Israel also said all of its troops had withdrawn from Gaza after completing a mission to destroy a sophisticated network of cross-border attack tunnels, ending a ground operation which began on July 17.
"All of them have left," General Moti Almoz told army radio.
Lieutenant Colonel Peter Lerner said troops would be "deployed in defensive positions" outside of Gaza and would retaliate to any violation of the truce, which was announced by Egypt late on Monday.
The truce began after what an AFP correspondent said was the quietest night since the devastating operation began on July 8.
Medics said there were no deaths or injuries since midnight, although two people succumbed to injuries, putting the overall toll at 1,867.
On the ground, medics went into areas previously been inaccessible, with the worst devastation near the southern city of Rafah, which had been flattened in a massive Israeli assault which began Friday.
There they found the bodies of five militants-two from Hamas and three from Islamic Jihad.
Elsewhere, people were slowly returning to homes they had fled after being ordered out by the army, with dozens of people in the northern town of Beit Hanun heading home in cars or on donkey-drawn carts, an AFP correspondent said.
Among them was Rafat al-Masri, a father of five who found his family home in ruins.
"I've worked 40 years to have this house and now it is all destroyed," he said.
"There is nothing left, no rooms, no kitchen.

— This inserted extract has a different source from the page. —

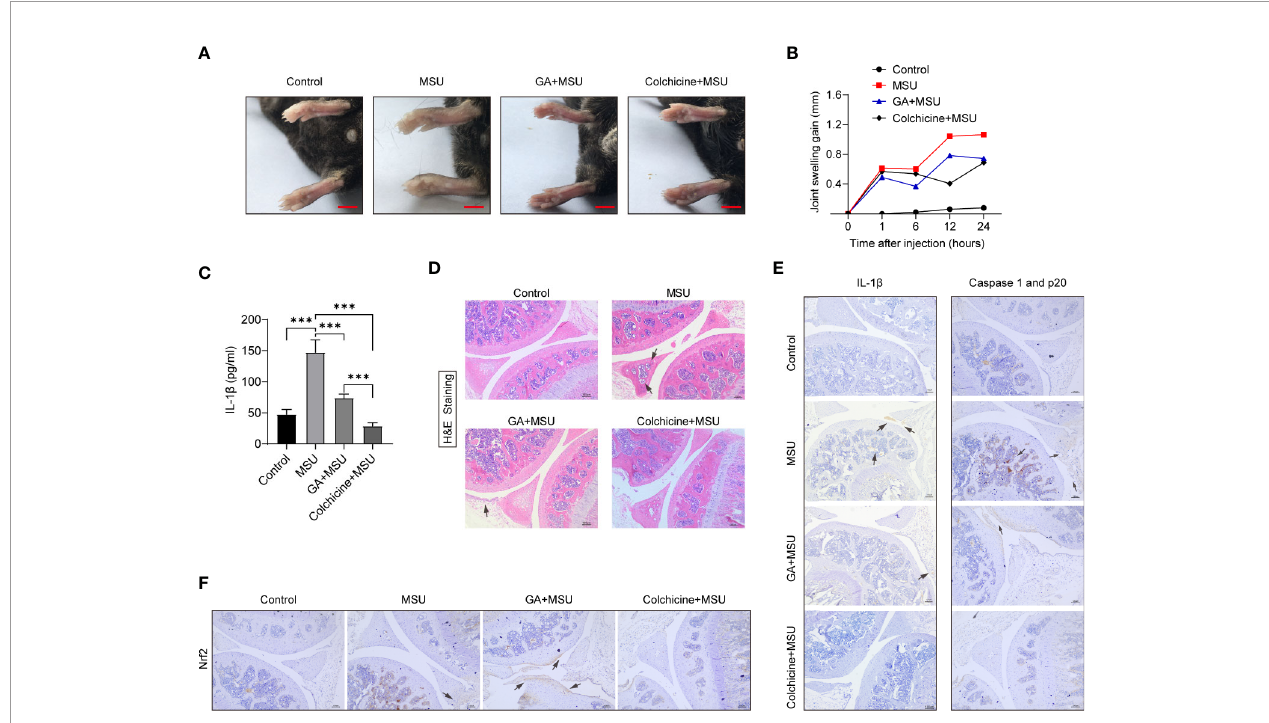
FIGURE 6 | Gallic acid alleviates monosodium urate (MSU)-induced NLRP3 in fl ammasome activation in vivo . (A – D) C57BL/6J mice were treated with an intra- articular injection of MSU crystals (1 mg/mouse) in the presence of gallic acid (100 mg/kg) or colchicine (1 mg/kg) for 24 h. Representative ankle photographs were shown in (A) , Scale bars, 3.5 mm. (B) Joint swelling was measured at different time points. (C) Joint culture supernatant medium was measured by the IL-1 b ELISA kit. Data are shown as means ± sem ( n = 6 mice). (D) Hematoxylin and eosin (H&E)-stained in fi ltrated leukocytes (black arrow) in joint tissues. (E, F) Immunohistochemical of IL-1 b , caspase 1 p20, and Nrf2 were acquired in the indicated groups. Scale bars, 100 m m. GA, gallic acid. *** P <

Everything is totally destroyed."
It was the second time in four days that the two sides had agreed to observe a 72-hour humanitarian truce deal, with the last attempt on August 1 -- brokered by Washington and the UN-shattering in an explosion of violence within just 90 minutes.
The latest breakthrough emerged in Cairo where Palestinian and Egyptian mediators had held two-days of talks with Hamas and Islamic Jihad representatives.
Israel and Hamas, the de facto power in Gaza, separately confirmed to AFP they would abide by the new 72-hour ceasefire.
Hamas spokesman Sami Abu Zuhri said a delegation of the Islamist movement's Gaza-based leaders would head to Cairo on Tuesday to join representatives of its exiled leadership.